2. Only genes having an ortholog in the genome compared with (regarding genes without ortholog in the other genome as not annotated) are analysed for the presence of conserved gene pairs. (Events that only affect the genomic gene content are ignored.)

Normalization:
Numbers of conserved gene pairs are normalized according to the genome size of the smaller genome, which correlates with the maximum number of conserved gene pairs theoretically possible. Genome size may be defined as follows:

1. The genome size is the number of open reading frames (ORFs) annotated as genes.
2. The genome size is number of ORFs with at least one ortholog in other genomes completed so far.
3. The genome size is the number of orthologous groups present in a species.
4. In addition, the number of orthologs shared between genomes compared may be considered as the genome size. This option should be applied, if only genes having an ortholog in the genome compared with are considered for the gene order analysis. (In that case that value represents the theoretical maximum of conserved gene pairs.)

Distance measure and clustering algorithm:
- Selectable parameters are identical for gene order and gene content phylogenies.

References

Felsenstein, J. (1989) PHYLIP-phylogeny inference package (Version 3.2). Cladistics, 5, 164-166.

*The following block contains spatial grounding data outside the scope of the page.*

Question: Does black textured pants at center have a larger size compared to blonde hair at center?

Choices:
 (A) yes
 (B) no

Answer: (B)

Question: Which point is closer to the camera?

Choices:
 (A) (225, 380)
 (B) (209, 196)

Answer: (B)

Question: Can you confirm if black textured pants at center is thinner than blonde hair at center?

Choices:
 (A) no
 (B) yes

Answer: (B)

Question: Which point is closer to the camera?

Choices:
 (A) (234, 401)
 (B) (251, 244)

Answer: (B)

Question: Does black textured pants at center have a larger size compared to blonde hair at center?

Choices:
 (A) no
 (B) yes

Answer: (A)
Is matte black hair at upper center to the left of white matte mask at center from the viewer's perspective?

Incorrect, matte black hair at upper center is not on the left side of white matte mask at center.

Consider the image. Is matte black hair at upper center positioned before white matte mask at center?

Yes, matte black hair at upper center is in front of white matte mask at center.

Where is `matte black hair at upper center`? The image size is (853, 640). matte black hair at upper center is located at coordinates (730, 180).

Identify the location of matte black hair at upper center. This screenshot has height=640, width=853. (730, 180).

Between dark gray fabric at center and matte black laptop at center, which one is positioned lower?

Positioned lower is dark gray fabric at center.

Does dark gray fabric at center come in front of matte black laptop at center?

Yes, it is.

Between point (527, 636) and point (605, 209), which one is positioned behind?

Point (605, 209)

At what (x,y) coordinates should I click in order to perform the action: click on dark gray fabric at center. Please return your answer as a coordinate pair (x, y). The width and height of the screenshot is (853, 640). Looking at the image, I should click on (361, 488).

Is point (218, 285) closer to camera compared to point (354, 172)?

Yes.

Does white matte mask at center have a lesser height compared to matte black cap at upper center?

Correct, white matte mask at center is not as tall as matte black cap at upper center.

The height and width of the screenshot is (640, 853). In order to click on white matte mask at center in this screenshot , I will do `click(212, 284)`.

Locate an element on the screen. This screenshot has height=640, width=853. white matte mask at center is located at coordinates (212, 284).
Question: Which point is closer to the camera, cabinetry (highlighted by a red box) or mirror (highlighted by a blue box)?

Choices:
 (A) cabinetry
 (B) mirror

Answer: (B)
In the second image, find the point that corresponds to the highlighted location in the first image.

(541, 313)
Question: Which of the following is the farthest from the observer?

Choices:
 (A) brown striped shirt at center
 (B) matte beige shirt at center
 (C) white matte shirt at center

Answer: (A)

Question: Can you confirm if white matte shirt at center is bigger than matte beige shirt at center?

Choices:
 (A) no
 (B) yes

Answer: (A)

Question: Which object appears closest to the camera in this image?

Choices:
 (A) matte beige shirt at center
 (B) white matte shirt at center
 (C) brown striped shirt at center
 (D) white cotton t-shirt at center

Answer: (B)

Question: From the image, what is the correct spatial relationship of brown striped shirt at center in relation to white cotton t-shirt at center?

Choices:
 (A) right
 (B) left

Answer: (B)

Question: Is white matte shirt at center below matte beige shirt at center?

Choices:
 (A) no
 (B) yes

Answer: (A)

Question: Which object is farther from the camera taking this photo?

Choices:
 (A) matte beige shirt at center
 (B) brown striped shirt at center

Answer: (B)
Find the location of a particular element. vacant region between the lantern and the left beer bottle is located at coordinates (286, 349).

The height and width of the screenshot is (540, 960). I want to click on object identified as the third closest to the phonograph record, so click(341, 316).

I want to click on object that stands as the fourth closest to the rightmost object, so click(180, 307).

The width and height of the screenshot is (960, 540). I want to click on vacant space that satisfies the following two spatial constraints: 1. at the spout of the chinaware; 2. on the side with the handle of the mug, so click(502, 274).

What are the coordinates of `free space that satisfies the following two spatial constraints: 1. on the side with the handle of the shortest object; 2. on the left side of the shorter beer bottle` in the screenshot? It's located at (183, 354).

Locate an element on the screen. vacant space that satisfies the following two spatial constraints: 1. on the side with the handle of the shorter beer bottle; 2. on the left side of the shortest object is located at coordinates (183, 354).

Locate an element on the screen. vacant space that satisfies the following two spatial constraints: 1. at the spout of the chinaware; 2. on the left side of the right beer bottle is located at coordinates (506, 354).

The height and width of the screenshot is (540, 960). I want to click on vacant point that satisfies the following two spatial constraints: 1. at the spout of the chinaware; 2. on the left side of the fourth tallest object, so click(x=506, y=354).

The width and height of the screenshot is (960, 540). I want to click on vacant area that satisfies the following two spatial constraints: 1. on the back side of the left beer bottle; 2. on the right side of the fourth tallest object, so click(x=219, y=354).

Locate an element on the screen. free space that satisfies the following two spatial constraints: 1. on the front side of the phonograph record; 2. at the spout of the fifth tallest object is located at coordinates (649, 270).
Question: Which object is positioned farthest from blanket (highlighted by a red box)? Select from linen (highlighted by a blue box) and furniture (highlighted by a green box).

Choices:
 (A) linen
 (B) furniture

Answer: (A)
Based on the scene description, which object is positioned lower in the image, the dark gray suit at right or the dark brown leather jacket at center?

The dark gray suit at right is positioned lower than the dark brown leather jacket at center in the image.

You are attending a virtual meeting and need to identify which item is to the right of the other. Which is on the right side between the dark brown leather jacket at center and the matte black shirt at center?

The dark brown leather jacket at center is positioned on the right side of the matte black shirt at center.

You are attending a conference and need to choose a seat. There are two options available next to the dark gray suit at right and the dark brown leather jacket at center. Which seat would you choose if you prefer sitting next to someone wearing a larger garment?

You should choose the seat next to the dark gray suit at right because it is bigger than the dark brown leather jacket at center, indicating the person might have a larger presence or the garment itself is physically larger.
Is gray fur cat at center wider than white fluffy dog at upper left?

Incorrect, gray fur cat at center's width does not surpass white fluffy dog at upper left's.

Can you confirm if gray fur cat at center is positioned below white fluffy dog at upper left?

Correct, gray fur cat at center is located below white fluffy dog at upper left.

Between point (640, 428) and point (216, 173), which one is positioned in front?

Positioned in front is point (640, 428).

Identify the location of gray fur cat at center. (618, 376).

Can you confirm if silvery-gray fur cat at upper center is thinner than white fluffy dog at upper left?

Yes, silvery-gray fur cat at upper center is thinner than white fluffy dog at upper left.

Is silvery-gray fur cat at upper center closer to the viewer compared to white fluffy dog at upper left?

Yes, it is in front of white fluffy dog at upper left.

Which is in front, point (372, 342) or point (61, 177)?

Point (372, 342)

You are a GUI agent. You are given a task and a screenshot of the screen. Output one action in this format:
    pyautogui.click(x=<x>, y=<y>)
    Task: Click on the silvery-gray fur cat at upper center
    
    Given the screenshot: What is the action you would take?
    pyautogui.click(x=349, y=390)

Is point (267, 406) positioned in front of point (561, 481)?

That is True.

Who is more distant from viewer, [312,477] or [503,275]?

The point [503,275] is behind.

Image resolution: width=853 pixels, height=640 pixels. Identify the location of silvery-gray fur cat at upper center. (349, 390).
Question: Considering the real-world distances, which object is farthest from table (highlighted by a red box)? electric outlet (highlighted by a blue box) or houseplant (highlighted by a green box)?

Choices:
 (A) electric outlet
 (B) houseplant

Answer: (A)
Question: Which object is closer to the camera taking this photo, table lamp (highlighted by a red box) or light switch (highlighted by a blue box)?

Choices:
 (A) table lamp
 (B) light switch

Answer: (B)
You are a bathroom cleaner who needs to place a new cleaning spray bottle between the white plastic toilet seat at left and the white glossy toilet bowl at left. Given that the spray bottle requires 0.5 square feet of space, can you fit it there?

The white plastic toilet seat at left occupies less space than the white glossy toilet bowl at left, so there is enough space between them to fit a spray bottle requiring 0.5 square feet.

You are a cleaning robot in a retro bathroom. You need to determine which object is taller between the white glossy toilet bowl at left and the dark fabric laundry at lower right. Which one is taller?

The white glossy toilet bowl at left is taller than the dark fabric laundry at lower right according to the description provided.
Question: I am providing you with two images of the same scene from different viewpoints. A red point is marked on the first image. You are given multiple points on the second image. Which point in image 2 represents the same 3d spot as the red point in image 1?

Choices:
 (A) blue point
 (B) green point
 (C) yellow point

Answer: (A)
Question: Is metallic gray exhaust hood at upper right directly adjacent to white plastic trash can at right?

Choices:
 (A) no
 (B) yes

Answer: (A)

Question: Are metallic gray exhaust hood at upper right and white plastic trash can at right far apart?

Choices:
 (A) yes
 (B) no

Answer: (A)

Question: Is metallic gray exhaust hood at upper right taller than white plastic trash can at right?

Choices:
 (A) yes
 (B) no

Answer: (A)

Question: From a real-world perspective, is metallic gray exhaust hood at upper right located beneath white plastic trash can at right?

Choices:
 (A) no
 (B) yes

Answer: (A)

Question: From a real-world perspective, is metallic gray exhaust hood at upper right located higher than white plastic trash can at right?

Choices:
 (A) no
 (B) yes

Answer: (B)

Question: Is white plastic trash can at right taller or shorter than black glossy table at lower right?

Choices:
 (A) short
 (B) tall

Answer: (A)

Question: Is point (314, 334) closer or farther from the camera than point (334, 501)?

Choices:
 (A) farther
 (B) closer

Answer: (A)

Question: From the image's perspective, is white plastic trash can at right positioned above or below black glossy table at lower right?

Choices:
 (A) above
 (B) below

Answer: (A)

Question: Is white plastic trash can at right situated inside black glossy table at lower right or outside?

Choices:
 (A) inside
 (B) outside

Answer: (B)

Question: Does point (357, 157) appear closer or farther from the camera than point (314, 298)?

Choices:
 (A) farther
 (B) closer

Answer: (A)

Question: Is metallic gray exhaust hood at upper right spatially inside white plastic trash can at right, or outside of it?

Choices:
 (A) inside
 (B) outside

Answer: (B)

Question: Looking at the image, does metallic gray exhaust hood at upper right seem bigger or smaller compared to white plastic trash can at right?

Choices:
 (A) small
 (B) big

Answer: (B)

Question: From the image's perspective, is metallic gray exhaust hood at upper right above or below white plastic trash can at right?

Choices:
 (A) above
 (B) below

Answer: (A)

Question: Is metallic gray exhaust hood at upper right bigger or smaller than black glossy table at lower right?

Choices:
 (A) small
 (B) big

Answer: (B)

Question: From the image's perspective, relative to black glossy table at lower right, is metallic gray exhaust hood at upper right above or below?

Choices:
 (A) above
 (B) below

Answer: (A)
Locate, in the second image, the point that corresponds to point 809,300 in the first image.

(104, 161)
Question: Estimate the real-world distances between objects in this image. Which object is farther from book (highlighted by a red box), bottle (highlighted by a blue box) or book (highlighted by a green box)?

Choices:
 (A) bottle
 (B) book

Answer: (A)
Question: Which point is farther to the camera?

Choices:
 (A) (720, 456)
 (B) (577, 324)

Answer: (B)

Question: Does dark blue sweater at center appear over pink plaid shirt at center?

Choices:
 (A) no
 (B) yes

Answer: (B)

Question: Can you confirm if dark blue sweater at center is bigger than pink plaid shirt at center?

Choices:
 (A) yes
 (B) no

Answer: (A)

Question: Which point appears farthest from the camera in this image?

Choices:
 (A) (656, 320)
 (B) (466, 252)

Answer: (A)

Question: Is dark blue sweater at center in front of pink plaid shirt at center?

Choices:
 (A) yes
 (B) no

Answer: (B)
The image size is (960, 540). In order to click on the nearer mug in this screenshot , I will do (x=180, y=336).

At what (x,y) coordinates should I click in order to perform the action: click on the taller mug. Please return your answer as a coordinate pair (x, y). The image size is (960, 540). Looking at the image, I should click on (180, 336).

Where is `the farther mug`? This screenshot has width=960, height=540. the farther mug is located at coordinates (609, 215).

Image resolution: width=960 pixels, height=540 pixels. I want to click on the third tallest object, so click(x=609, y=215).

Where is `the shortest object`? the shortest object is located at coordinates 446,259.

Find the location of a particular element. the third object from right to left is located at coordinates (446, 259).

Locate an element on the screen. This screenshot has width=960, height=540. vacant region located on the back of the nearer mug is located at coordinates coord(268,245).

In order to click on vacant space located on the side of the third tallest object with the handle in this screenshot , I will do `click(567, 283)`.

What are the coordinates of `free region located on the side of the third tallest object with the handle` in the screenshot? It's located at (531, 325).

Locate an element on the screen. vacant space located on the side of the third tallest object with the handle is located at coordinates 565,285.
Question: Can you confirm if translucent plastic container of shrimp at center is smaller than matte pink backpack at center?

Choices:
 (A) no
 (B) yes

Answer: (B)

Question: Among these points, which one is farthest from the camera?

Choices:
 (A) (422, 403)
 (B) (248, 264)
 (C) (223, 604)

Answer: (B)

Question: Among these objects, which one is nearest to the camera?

Fitch, W.M & Margoliash, E., (1967). Construction of phylogenetic trees. Science, 155, 279-284.

Fitz-Gibbon, S.T and House, C.H. (1999) Whole genome-based phylogenetic analysis of free-living microorganisms. Nucleic Acids Res., 27, 4218-4222.

Huynen, M., Snel, B & Bork, P. (1999). Lateral gene transfer, genome surveys, and the phylogeny of prokaryotes. Science, 286, 1443a.

Korbel, J.O., Snel, B., Huynen, M.A., Bork, P. (2002). SHOT: a web server for the construction of genome phylogenies. Trends Genet., 18, 158-162.

Pearson, W., (1998). Empirical statistical estimates for sequence similarity searches. J. Mol. Biol., 276, 71-84.

von Mering, C., Huynen, M., Jaeggi, D., Schmidt, S., Bork, P. & Snel, B., (2003). STRING: a database of predicted functional associations between proteins. Nucleic Acids Res., 31, 258-261.

Saitou, N. & Nei, M., (1987). The neighbor-joining method: a new method for reconstructing phylogenetic trees. Mol. Biol. Evol., 4, 406-425.

Snel, B., Bork, P. & Huynen, M., (1999). Genome phylogeny based on gene content. Nat. Genet., 21, 108-110.

Swofford, D.L. and Olsen, G.J. (1990) Phylogeny construction. In Molecular Systematics (Hillis, D.M. and Moritz, C., eds), pp. 411-501, Sinauer Associates

Tatusov, R.L. et al. (2001). The COG database: new developments in phylogenetic classification of proteins from complete genomes. Nucleic Acids Res., 29, 22-28.